Source extract>
•••
Other suggestions have been to (against normal theories on this) back sweeten almost immediately after the ferment has finished and after the initial rack off the lees, but after it's been sorbate/sulphited. That way (in theory of course) as the normal yeast and other debris settle out, it might drag the haze from the back sweetening as well.

So rather than back sweeten to taste, back sweeten to a set of numbers, something like 1.010 to 1.020 (like mine sweet, just not dessert sweet like 1.040 etc..).

Can't be arsed to go to the HBS today, but as I've finished work till the 4th Jan now, I'll go next week when the weather isn't too shite (currently can't make it's mind up whether it wants to rain, snow or freeze....).

I've got some 2 part finings in stock (Kwiklear I think they're called) so if necessary I can try those, but would like to try bentonite first as I understand that it's a bit more gentle than the 2 part type ones......

regards

fatbloke

p.s. and I've also got enough pumping/filtering kit i.e. a mini-jet pump/filter, but also an enolmatic with the filter housing and a 1 micron cartridge, so I might try the minijet with the course filter first (it's new and I haven't used it yet...)


----------



## Wade E (Dec 18, 2010)

Surely use a coarse filter first so as not to have problems with clogging a fine filter. I am an advocate of sweetening early on myself and I just stay unser the sweetness I want as it comes out a bit more with some aging. I get it close and then test it after bulk aging and if needed add just a tad more and that little more isnt enough to cloud it up.


----------



## fatbloke (Dec 19, 2010)

Wade E said:


> Surely use a coarse filter first so as not to have problems with clogging a fine filter. I am an advocate of sweetening early on myself and I just stay unser the sweetness I want as it comes out a bit more with some aging. I get it close and then test it after bulk aging and if needed add just a tad more and that little more isnt enough to cloud it up.


Now that's a bloody good idea, I suspect I'll have to give that a go. Then I'd only need to hit it with 2 part finings if really necessary.......

regards

fatbloke


----------
•••
Given information>
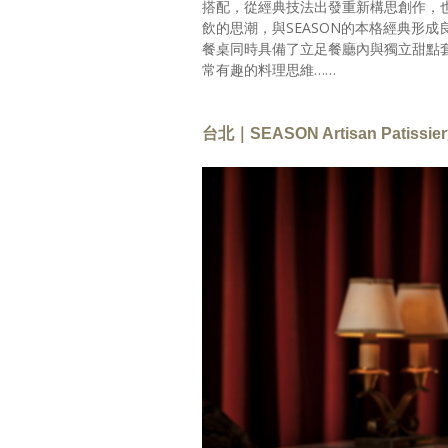
搭配，從經典技法出發重新構思創作，
飲的思潮，與SEASON的本格經典形成
餐桌同時具備了立足餐廳內與獨立甜點套餐
常有趣的料理思維……
台北｜SEASON Artisan Pa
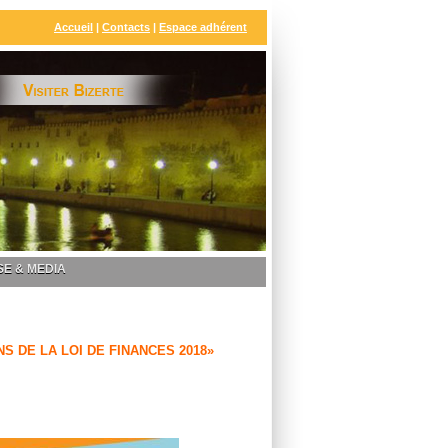
Accueil
|
Contacts
|
Espace adhérent
E & MEDIA
NS DE LA LOI DE FINANCES 2018»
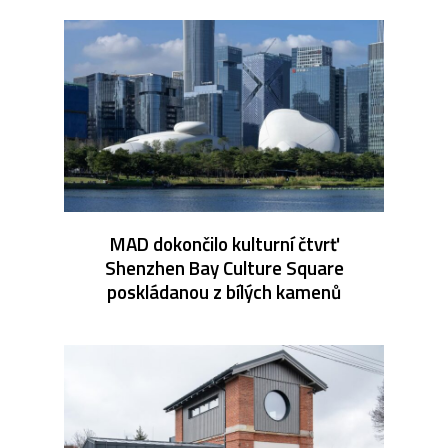
MAD dokončilo kulturní čtvrť
Shenzhen Bay Culture Square
poskládanou z bílých kamenů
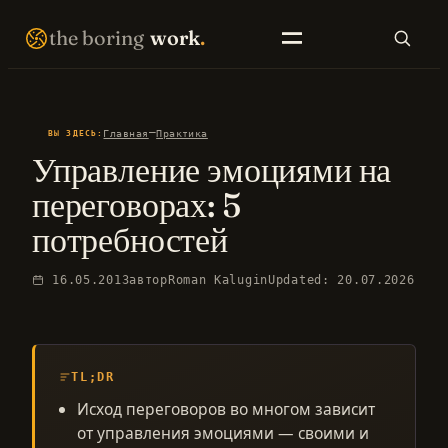
Перейти
THE BORING WORK · SELF-IMPROVEMENT THAT COMPOUNDS · EST. 2007 · NO FIREWORKS ·
the boring
work
.
к
содержимому
SEARCH
—
Главная
Практика
ВЫ ЗДЕСЬ:
Управление эмоциями на
EN LIBRARY
RU LIBRARY
переговорах: 5
потребностей
16.05.2013
автор
Roman Kalugin
Updated: 20.07.2026
TL;DR
Исход переговоров во многом зависит
от управления эмоциями — своими и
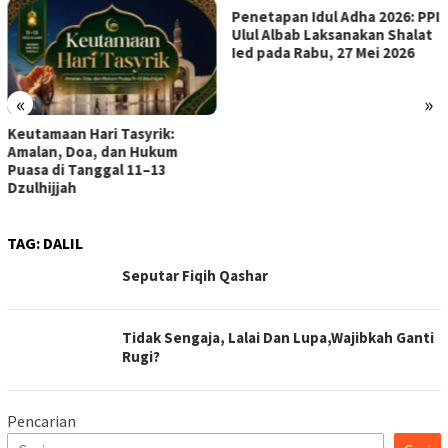
Penetapan Idul Adha 2026: PPI
Ulul Albab Laksanakan Shalat
Ied pada Rabu, 27 Mei 2026
«
»
Keutamaan Hari Tasyrik:
Amalan, Doa, dan Hukum
Puasa di Tanggal 11–13
Dzulhijjah
TAG:
DALIL
Seputar Fiqih Qashar
Tidak Sengaja, Lalai Dan Lupa,Wajibkah Ganti
Rugi?
Pencarian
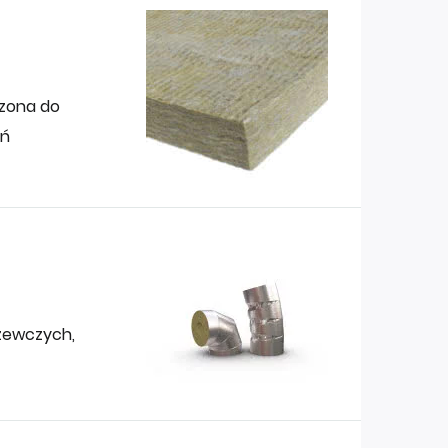
czona do
eń
rzewczych,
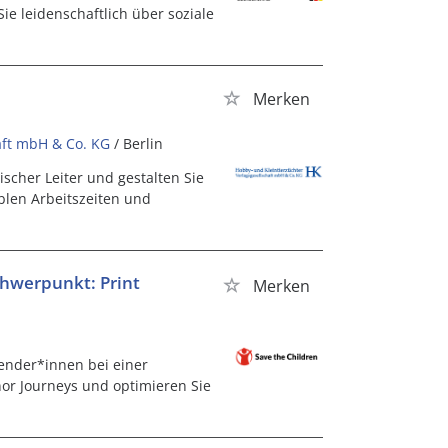
ie leidenschaftlich über soziale
Merken
aft mbH & Co. KG
/ Berlin
scher Leiter und gestalten Sie
iblen Arbeitszeiten und
hwerpunkt: Print
Merken
pender*innen bei einer
nor Journeys und optimieren Sie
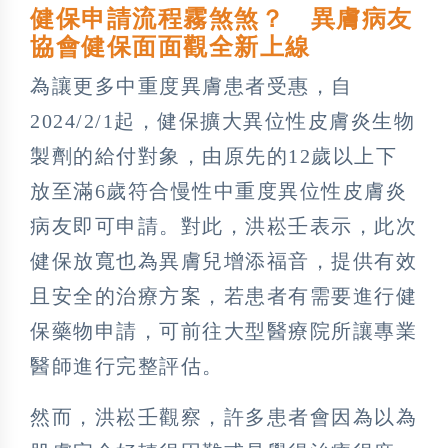
健保申請流程霧煞煞？ 異膚病友
協會健保面面觀全新上線
為讓更多中重度異膚患者受惠，自
2024/2/1起，健保擴大異位性皮膚炎生物
製劑的給付對象，由原先的12歲以上下
放至滿6歲符合慢性中重度異位性皮膚炎
病友即可申請。對此，洪崧壬表示，此次
健保放寬也為異膚兒增添福音，提供有效
且安全的治療方案，若患者有需要進行健
保藥物申請，可前往大型醫療院所讓專業
醫師進行完整評估。
然而，洪崧壬觀察，許多患者會因為以為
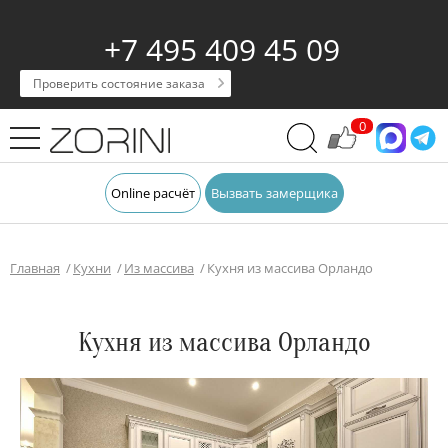
+7 495 409 45 09
Проверить состояние заказа
0
Online расчёт
Вызвать замерщика
Главная
Кухни
Из массива
Кухня из массива Орландо
Кухня из массива Орландо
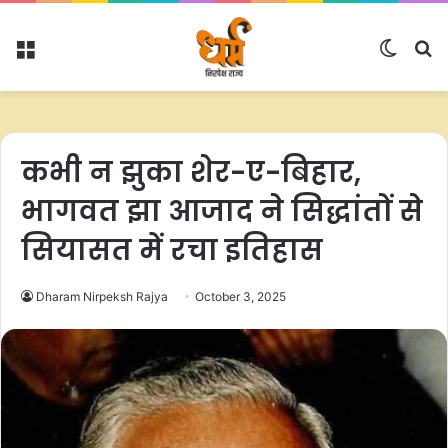
Menu
Switc
S
skin
fo
कभी न झुका शेर-ए-बिहार,
भागवत झा आजाद ने सिद्धांतों से
सियासत में रचा इतिहास
Dharam Nirpeksh Rajya
October 3, 2025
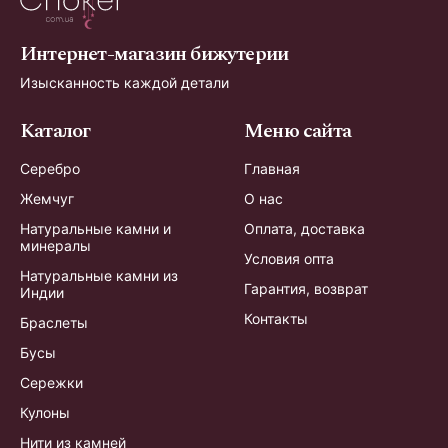
Интернет-магазин бижутерии
Изысканность каждой детали
Каталог
Меню сайта
Серебро
Главная
Жемчуг
О нас
Натуральные камни и
Оплата, доставка
минералы
Условия опта
Натуральные камни из
Гарантия, возврат
Индии
Контакты
Браслеты
Бусы
Сережки
Кулоны
Нити из камней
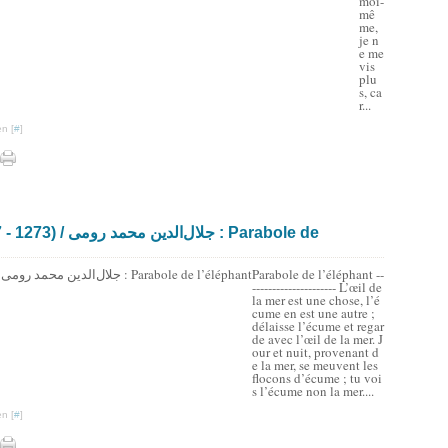
moi-
mê
me,
je n
e me
vis
plu
s, ca
r...
n [
#
]
Parabole de l’éléphant --
--------------------- L’œil de
la mer est une chose, l’é
cume en est une autre ;
délaisse l’écume et regar
de avec l’œil de la mer. J
our et nuit, provenant d
e la mer, se meuvent les
flocons d’écume ; tu voi
s l’écume non la mer....
n [
#
]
•••
Exercise tasks>
1) List every specific gravity reading that the forum thread on back sweetening mentions.
2) From the records, return the lines as they stand: begin at the line that contains "495 409 45 09" and stop after the line that contains "October 3, 2025". Leave the picture markers out.

Outputs for the tasks>
1) 1.010, 1.020, 1.040

2)
+7 495 409 45 09
Проверить состояние заказа
0
Online расчёт
Вызвать замерщика
Главная
Кухни
Из массива
Кухня из массива Орландо
Кухня из массива Орландо
Menu
Switc
S
skin
fo
कभी न झुका शेर-ए-बिहार,
भागवत झा आजाद ने सिद्धांतों से
सियासत में रचा इतिहास
Dharam Nirpeksh Rajya
October 3, 2025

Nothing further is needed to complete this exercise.